My view of Russia as essentially a conservative and slowly changing society is confirmed in a new book, BETWEEN DICTATORSHIP AND DEMOCRACY: Russian Post-Communist Political Reform, which addresses the question of where Russia is headed: toward democracy and openness or reverting back to its autocratic traditions.
Russia has made a lot of progress toward democracy since the Soviet era, but far less than what was projected in the optimism of the early 1990s. The authors suggest Russia, under Vladimir Putin, is moving back in an autocratic direction, according to a review by Richard Pipes, in today's New York Times.
Civil society remains under-developed; non-governmental organizations are weak; Russian political parties are weak. Members of the media have evolved since the early 1990s from "spokespeople for democratic change under perestroika to tools in internal power struggles among the political and business elite in the latter part of the 1990's. Currently the media have for the most part reverted to one of the roles they played under the Soviet Communist regime: the government's propaganda apparatus."
Legal institutions value order over freedom, hierarchy over democracy. Russians "have a high degree of tolerance for blatantly undemocratic phenomena, such as administrative lawlessness" and "unpunished violations of human rights," assert the chapter authors, Vladimir Petukhov and Andrei Ryabov.
The initial appeal of a Western-style governmental system was the economic prosperity it would bring to Russia. "When democracy promptly failed to bring prosperity, disenchantment set in, and today no more than 10 percent of the people continue to favor democracy," Pipes writes.
The authors might be more optimistic about Russia's future if they focused more on the de-concentration of wealth in the hands of the state and into the hands of the people of Russia, Pipes suggests. Is that truly occurring? Or is the wealth of Russia transferring primarily to a relatively few capitalists or "entrepreneurs"?
The Russian perspective on democracy and capitalism can be explained by Russian history, Pipes says. "If Russians mistrust democracy and the independent press, or if they set higher value on order than on freedom, the reason lies in experiences dating back to czarist days," Pipes observes. "Bewildered by a world in which they have been unable so far to find a secure place for themselves and perplexed by the uncertainties of freedom, Russians are instinctively withdrawing into the familiar universe of autocratic rule. Since experience has taught them they can have no influence on affairs of government no matter what the regime, they are willing to let their rulers do as they please so long as they allow them to pursue their private interests. They are profoundly apolitical because they can see little that government can do for them or they for the government."

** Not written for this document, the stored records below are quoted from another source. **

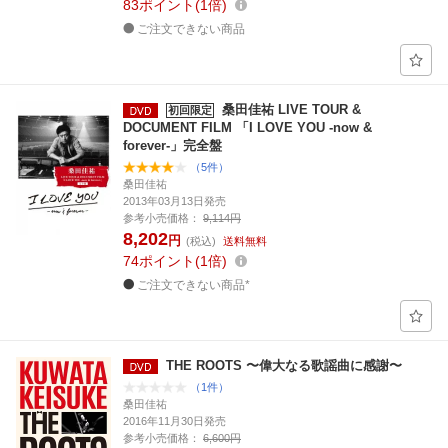
83
ポイント
1倍
ご注文できない商品
桑田佳祐 LIVE TOUR &
初回限定
DOCUMENT FILM 「I LOVE YOU -now &
forever-」完全盤
（5件）
桑田佳祐
2013年03月13日発売
参考小売価格：
9,114円
8,202
円
(税込)
送料無料
74
ポイント
1倍
ご注文できない商品*
THE ROOTS 〜偉大なる歌謡曲に感謝〜
（1件）
桑田佳祐
2016年11月30日発売
参考小売価格：
6,600円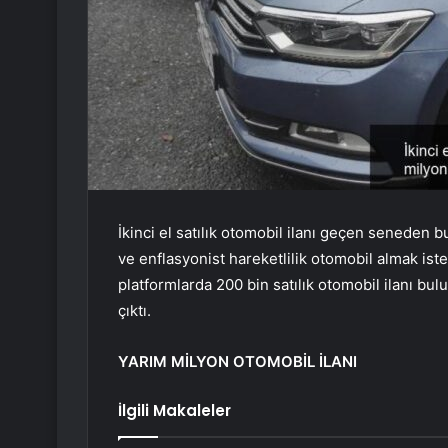
İkinci el satılık otomobil ilanı geçen seneden b
ve enflasyonist hareketlilik otomobil almak iste
platformlarda 200 bin satılık otomobil ilanı b
çıktı.
YARIM MİLYON OTOMOBİL İLANI
İlgili Makaleler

Pipes quotes a specialist on Russian law, Stephen Holmes: "Those at the top neither exploit nor oppress those at the bottom. They don't even govern them; they simply ignore them." And that's the way the Russian people like it -- to be left alone. Because through bitter experience, they have learned that not to be left alone by government may actually be much worse.
Ironically, Russians in ways have a far more skeptical view of government than Americans, who join advocacy and lobbying groups and associations in droves, to get a larger piece of the economic pie from a far more responsive and less bureaucratic American goverment.